ASSIGNMENT:
Every record must be repeated exactly; omit any pictures they contain.
### TASK MATERIAL
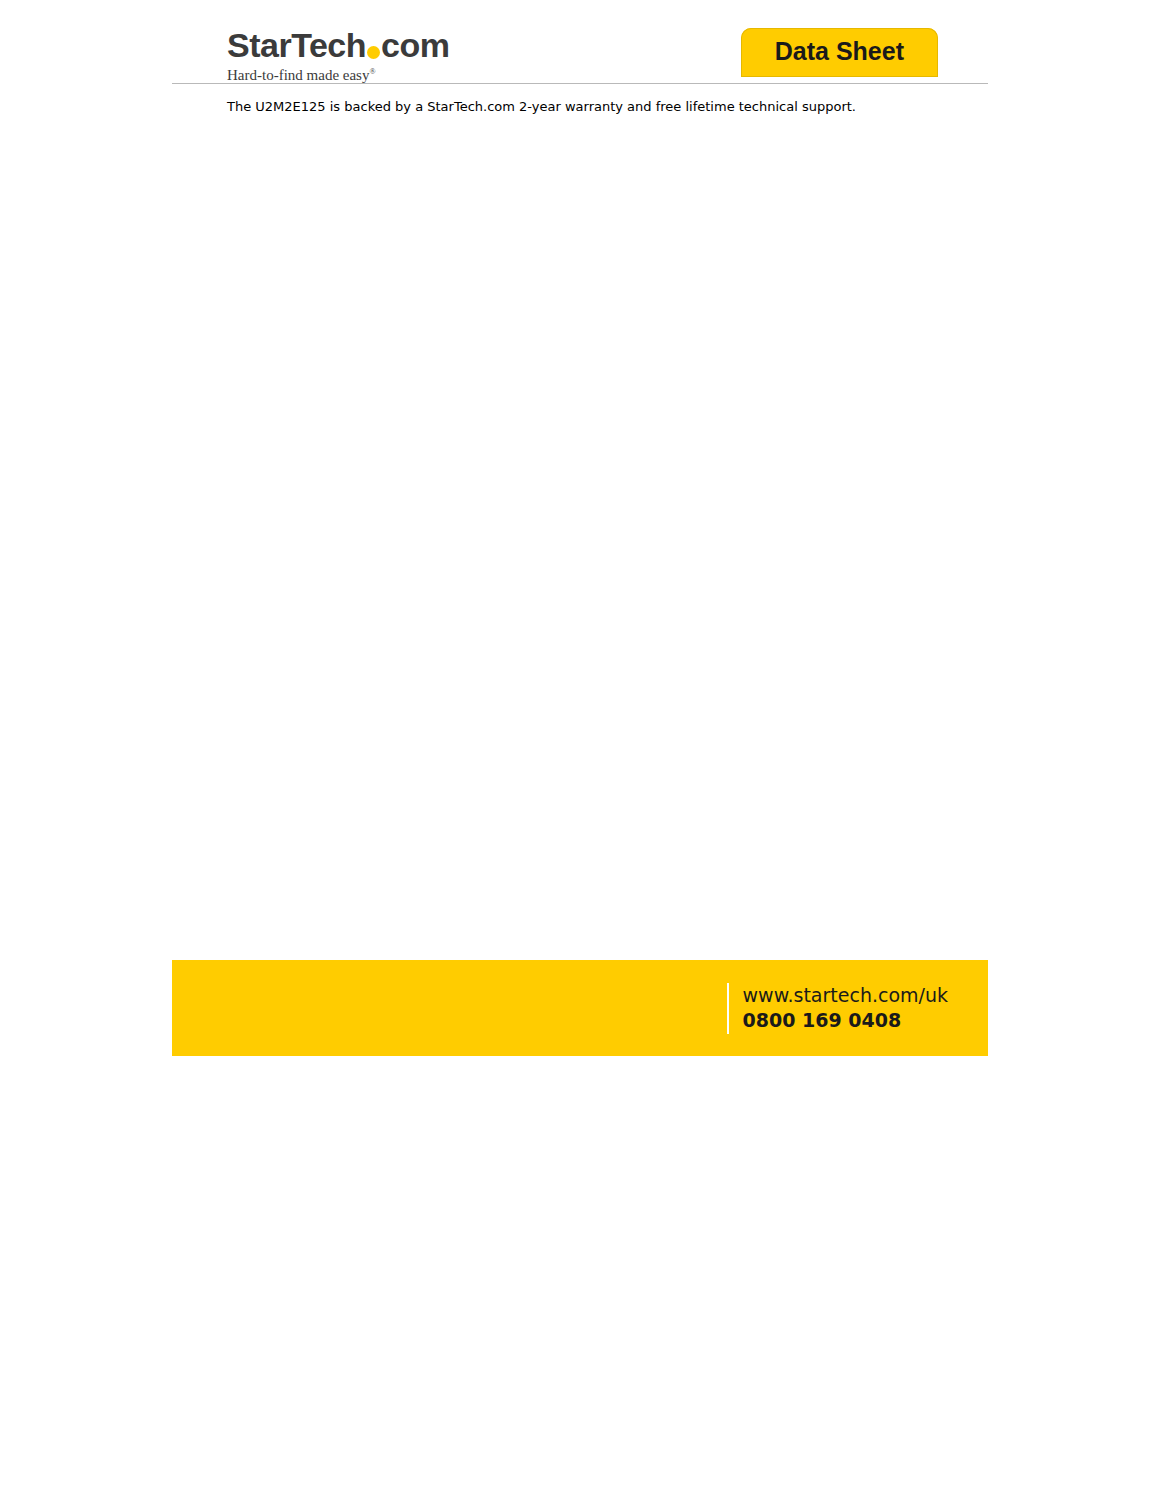StarTech com
Hard-to-find made easy®
Data Sheet
The U2M2E125 is backed by a StarTech.com 2-year warranty and free lifetime technical support.
www.startech.com/uk
0800 169 0408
######
WRITTEN RESPONSE:
StarTech com
Hard-to-find made easy®
Data Sheet
The U2M2E125 is backed by a StarTech.com 2-year warranty and free lifetime technical support.
www.startech.com/uk
0800 169 0408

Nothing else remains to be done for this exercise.